On peut saluer l’effort, mais il faut aussi regarder ce qui se joue derrière cette agitation. Car l’écologie, telle qu’elle est mise en scène aujourd’hui, fonctionne souvent comme un discours de fin du monde : un récit eschatologique où tout serait sur le point de basculer, et où chacun devrait apprendre à se restreindre avant qu’il ne soit trop tard. On demande alors au secteur culturel de s’y conformer, comme si cette mutation allait de soi. Elle ne va pas de soi du tout.

Les pratiques culturelles n’ont jamais été homogènes : certaines relèvent de l’intime, du lent, du presque silencieux. D’autres, au contraire, monumentales, grandioses, exubérantes, engagent des formes de réjouissances collectives où la profusion, l’abondance et le gaspillage constituent le cœur même de l’expérience, qu’il s’agisse d’un concert de 100 000 personnes, d’œuvres monumentales, de tournées mondiales.

Or ces effervescences collectives ne sont pas des détails. Elles activent un ressort anthropologique essentiel, existentiel : la dépense collective. On la retrouve dans le don ostentatoire, la dépense souveraine, l’exubérance ritualisée qui suspend brièvement l’ordre du quotidien. Dépenser, c’est montrer que la communauté tient encore debout. Dans ce sens, l’art lui-même fonctionne souvent comme une prodigalité culturelle : un espace où la nécessité perd momentanément ses droits.

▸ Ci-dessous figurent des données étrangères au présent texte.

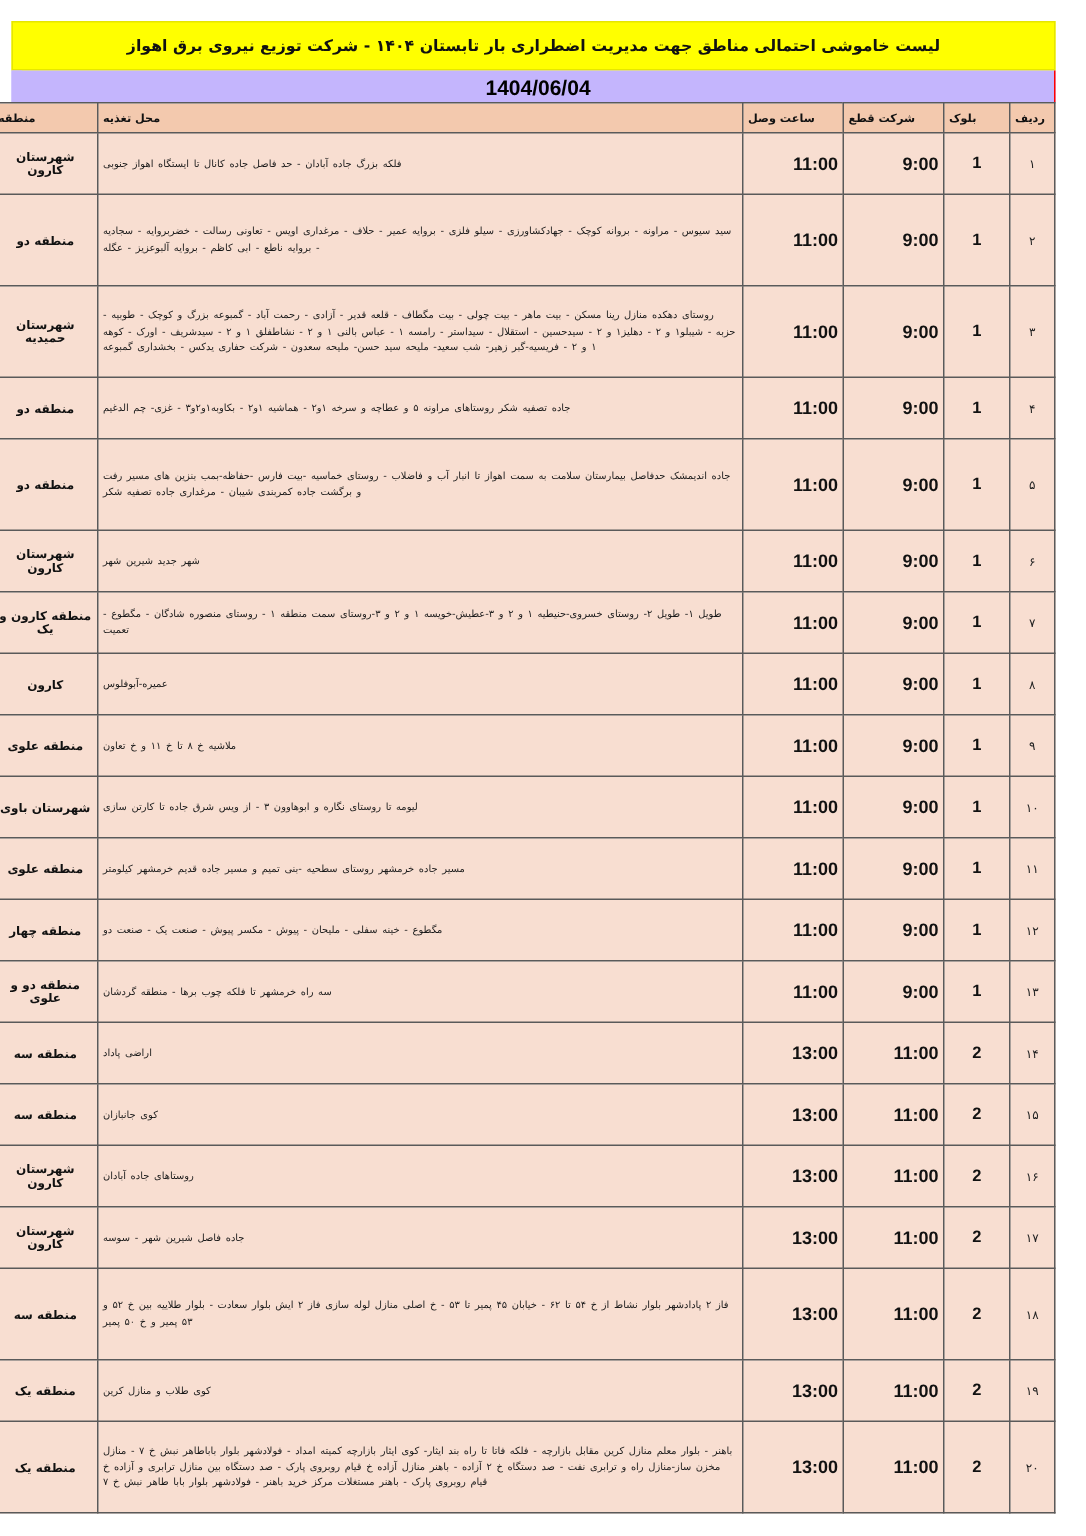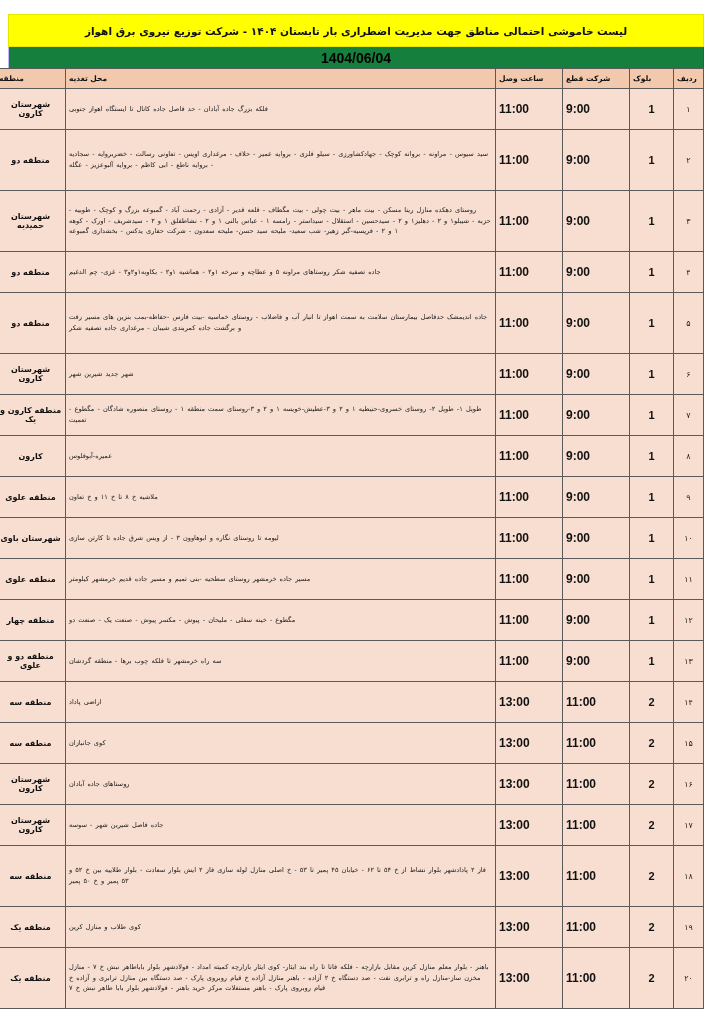--- a/index.html
+++ b/index.html
@@ -45,12 +45,12 @@
   }
 
   .date-banner {
-    background: #15803d;
+    background: #c4b5fd;
     height: 21px;
     display: flex;
     align-items: center;
     justify-content: center;
-    border-left: 1px solid #c4b5fd;
+    border-left: 7px solid #c4b5fd;
     border-right: 1px solid #ff0000;
     box-sizing: border-box;
   }

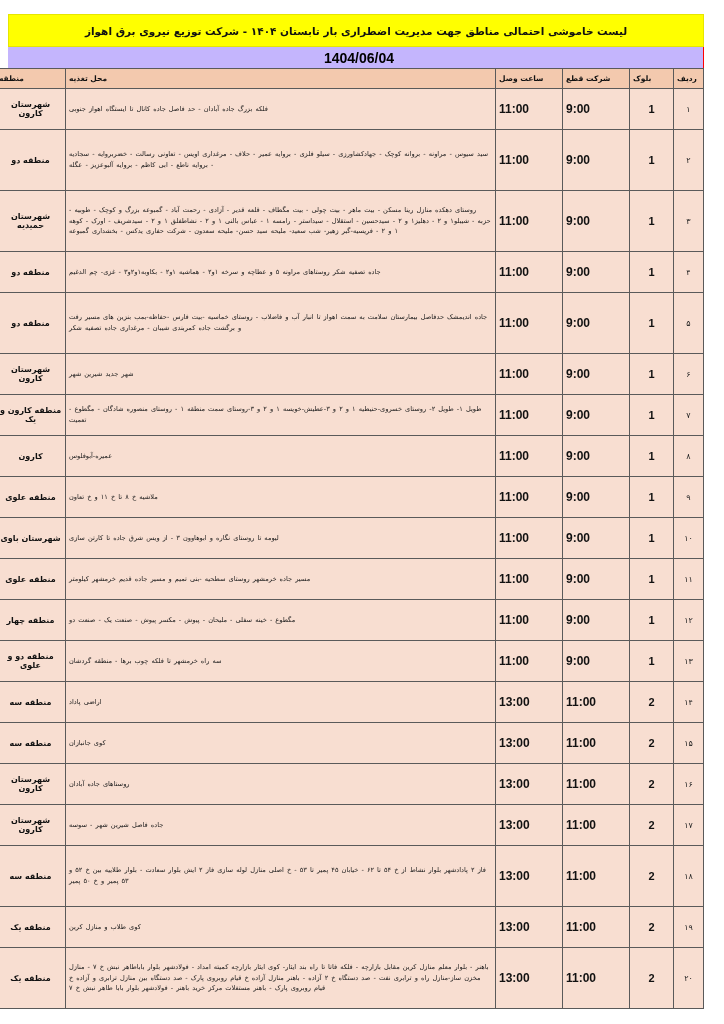--- a/index.html
+++ b/index.html
@@ -107,7 +107,7 @@
     font-family: "Liberation Sans", sans-serif;
   }
   td.cell-off, td.cell-on {
-    text-align: left;
+    text-align: right;
     font-size: 12px;
     font-weight: bold;
     color: #111111;

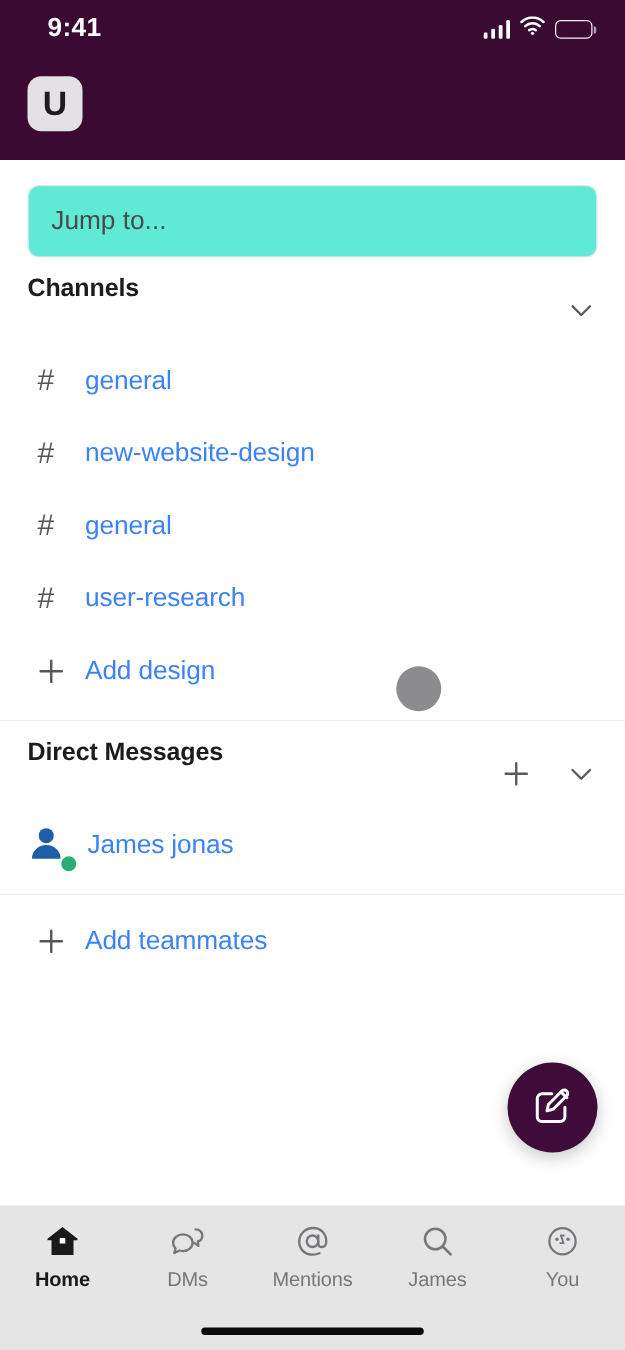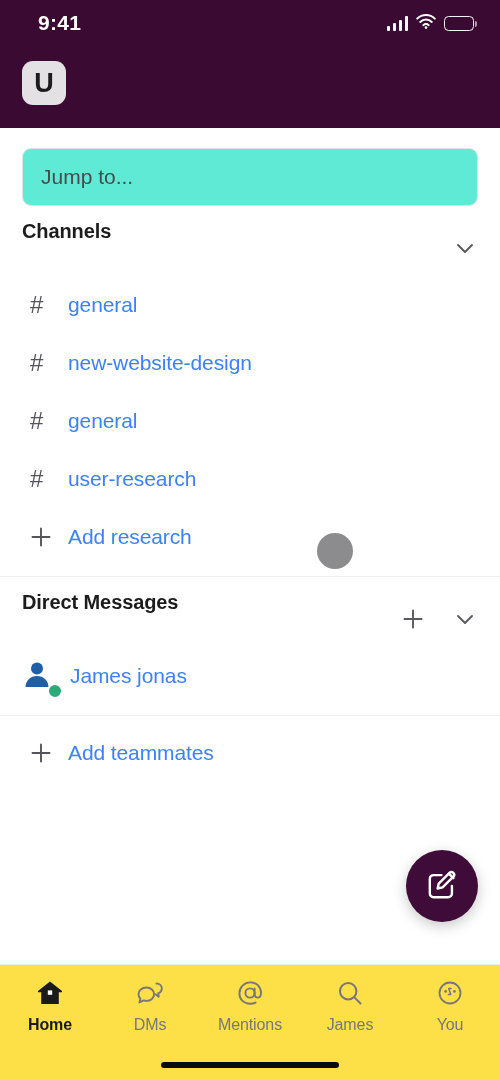--- a/index.html
+++ b/index.html
@@ -419,7 +419,7 @@
           <path d="M13 4.5v17M4.5 13h17" stroke="currentColor" stroke-width="1.9" stroke-linecap="round"></path>
         </svg>
       </span>
-      <span class="row-label">Add research</span>
+      <span class="row-label">Add design</span>
     </div>
 
     <div class="divider"></div>

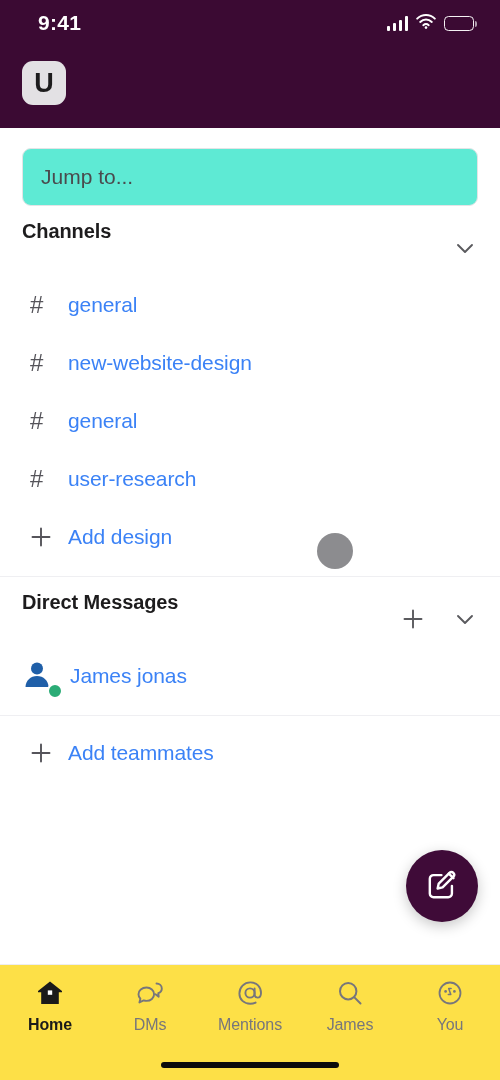--- a/index.html
+++ b/index.html
@@ -303,7 +303,7 @@
     flex: 0 0 116px;
     height: 116px;
     border-top: 1px solid #EDEDF0;
-    background: #fde047;
+    background: #e5e5e5;
     display: flex;
     align-items: flex-start;
     padding-top: 12px;

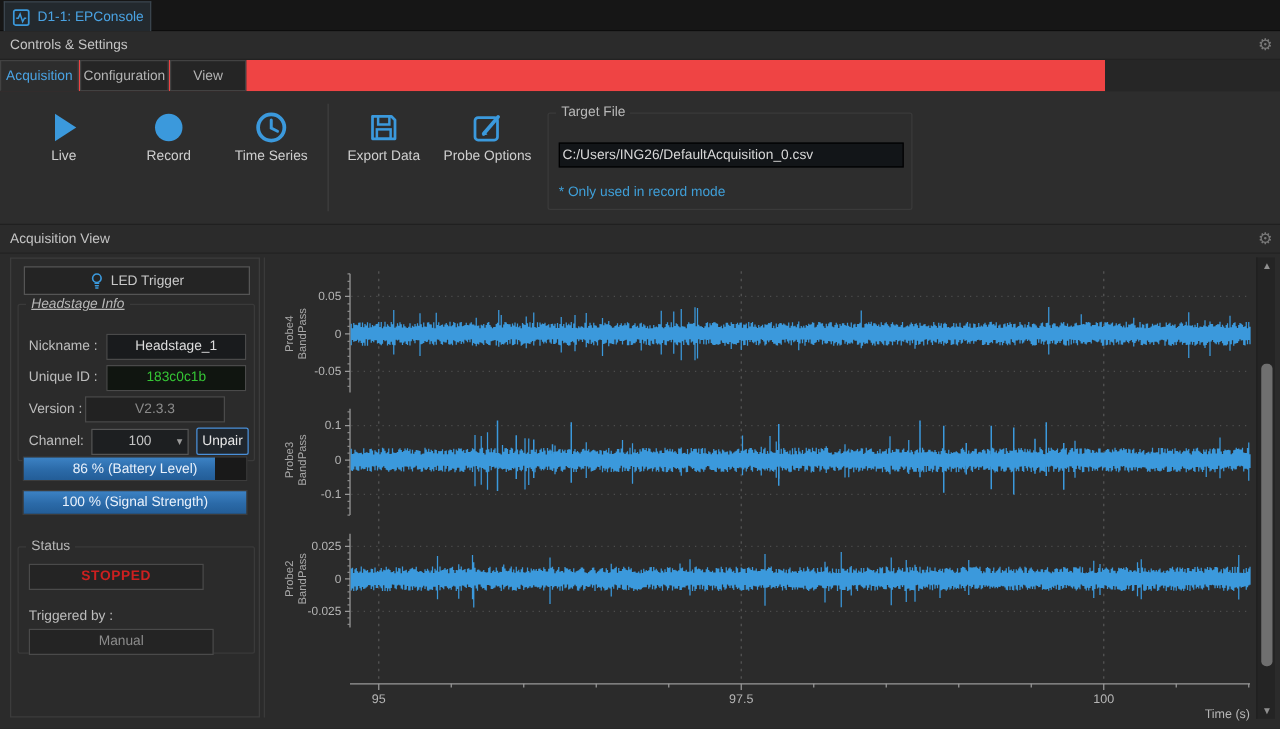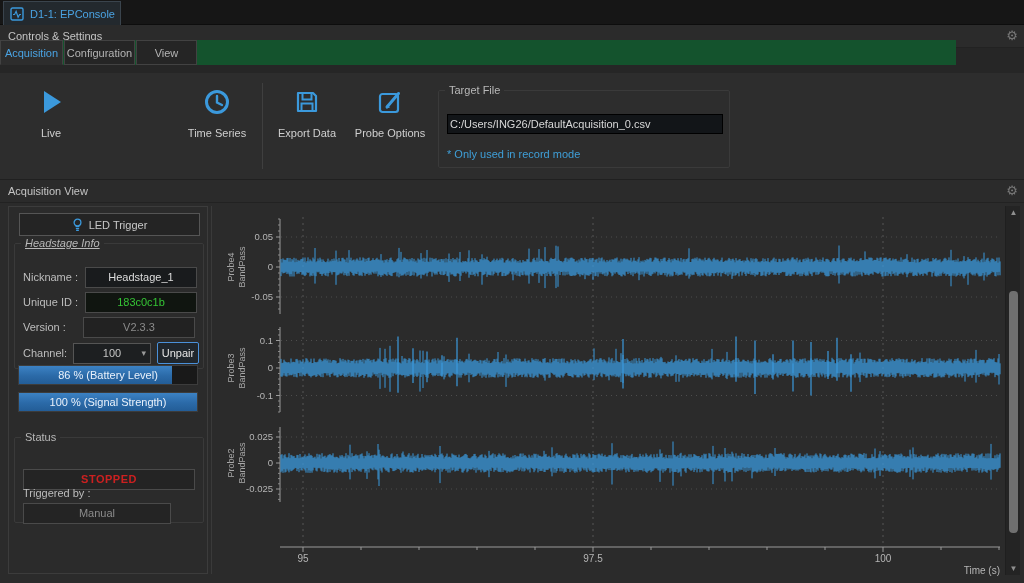--- a/index.html
+++ b/index.html
@@ -17,7 +17,7 @@
   .gear{position:absolute;right:6px;top:2px;font-size:13px;color:#787878;line-height:18px;cursor:default}
 
   
-  .subtabs{position:absolute;left:0;top:40px;width:956px;height:25px;background:#14532d}
+  .subtabs{position:absolute;left:0;top:48px;width:884px;height:25px;background:#ef4444}
   .subtab{position:absolute;top:0;height:25px;font-size:11px;text-align:center;line-height:24px;background:#252525;border:1px solid #424242;color:#b4b4b4}
   .subtab.active{background:#2d2d2d;border-bottom:1px solid #2d2d2d;color:#4aa3e3}
 

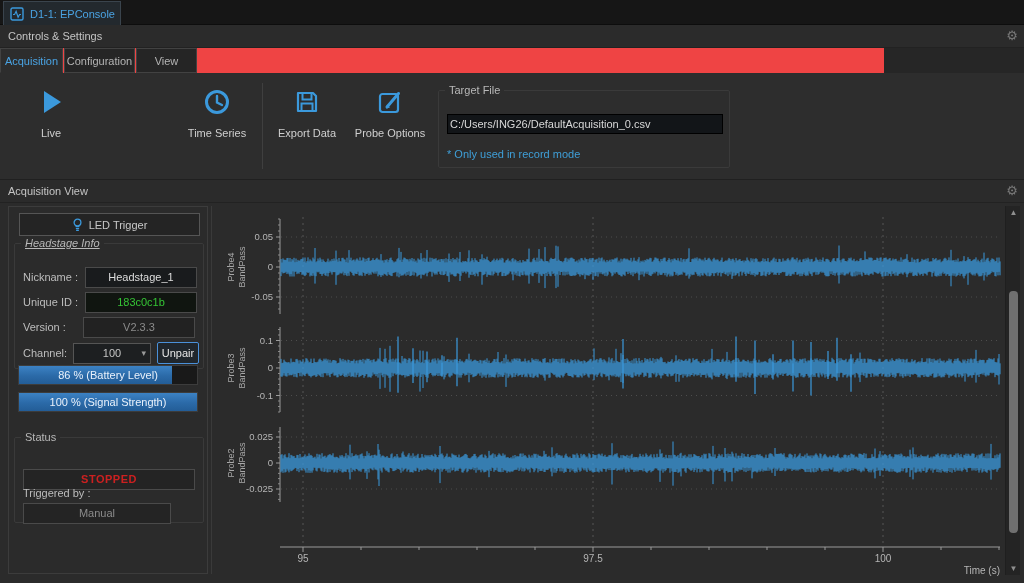--- a/index.html
+++ b/index.html
@@ -25,7 +25,7 @@
   .toolbar{position:absolute;left:0;top:73px;width:1024px;height:107px;background:#2d2d2d;border-bottom:1px solid #202020}
   .tool{position:absolute;top:13px;width:84px;text-align:center;cursor:pointer}
   .tool svg{display:block;margin:0 auto}
-  .tool .tlabel{margin-top:9px;font-size:11px;color:#cfcfcf;line-height:13px}
+  .tool .tlabel{margin-top:1px;font-size:11px;color:#cfcfcf;line-height:13px}
   .tb-divider{position:absolute;left:262px;top:10px;width:1px;height:86px;background:#3f3f3f}
 
   fieldset{border:1px solid #3a3a3a;border-radius:2px}

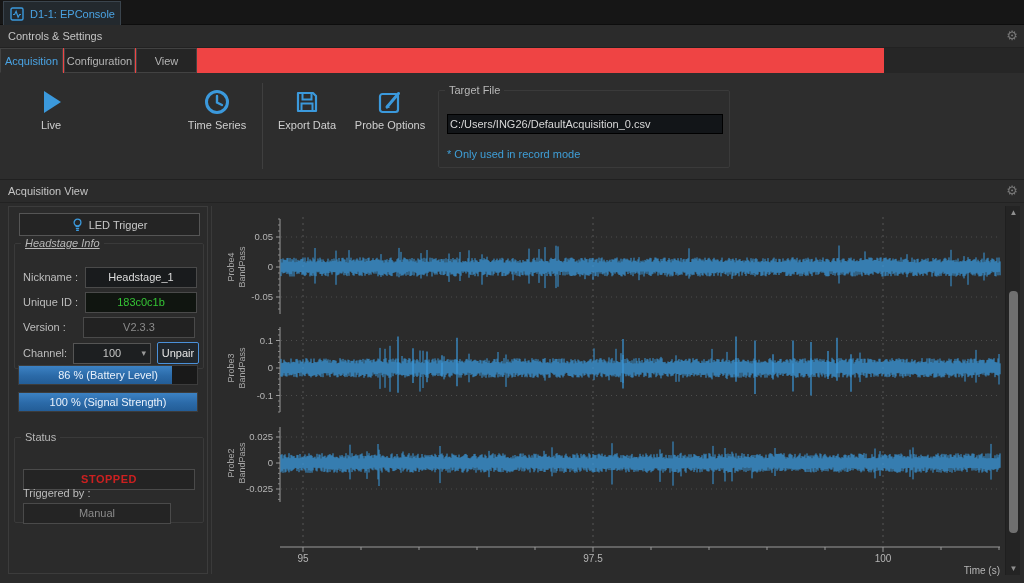--- a/index.html
+++ b/index.html
@@ -101,6 +101,12 @@
       <div class="tlabel">Live</div>
     </div>
 
+    <div class="tool" style="left:93px">
+      <svg width="32" height="32" viewBox="0 0 32 32">
+        <circle cx="16" cy="16" r="11" fill="#3b99dc"></circle>
+      </svg>
+      <div class="tlabel">Record</div>
+    </div>
 
     <div class="tool" style="left:175px">
       <svg width="32" height="32" viewBox="0 0 32 32">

Ces mécanismes sont bien présents dans les mondes culturel et artistique, où les publics attendent que « quelque chose déborde » : une intensité, une générosité, une opulence symbolique et réelle. Le public y est sensible, les élus aussi, les artistes tout autant : un imaginaire du plus que nécessaire où les célébrations somptuaires rassurent parce qu’elles donnent l’impression que, malgré les crises, il reste un surplus de vie. L’art et la fête, au sens large, relèvent encore de rituels performatifs de dépense, et de moments où une société affirme qu’elle n’est pas entièrement gouvernée par la rareté.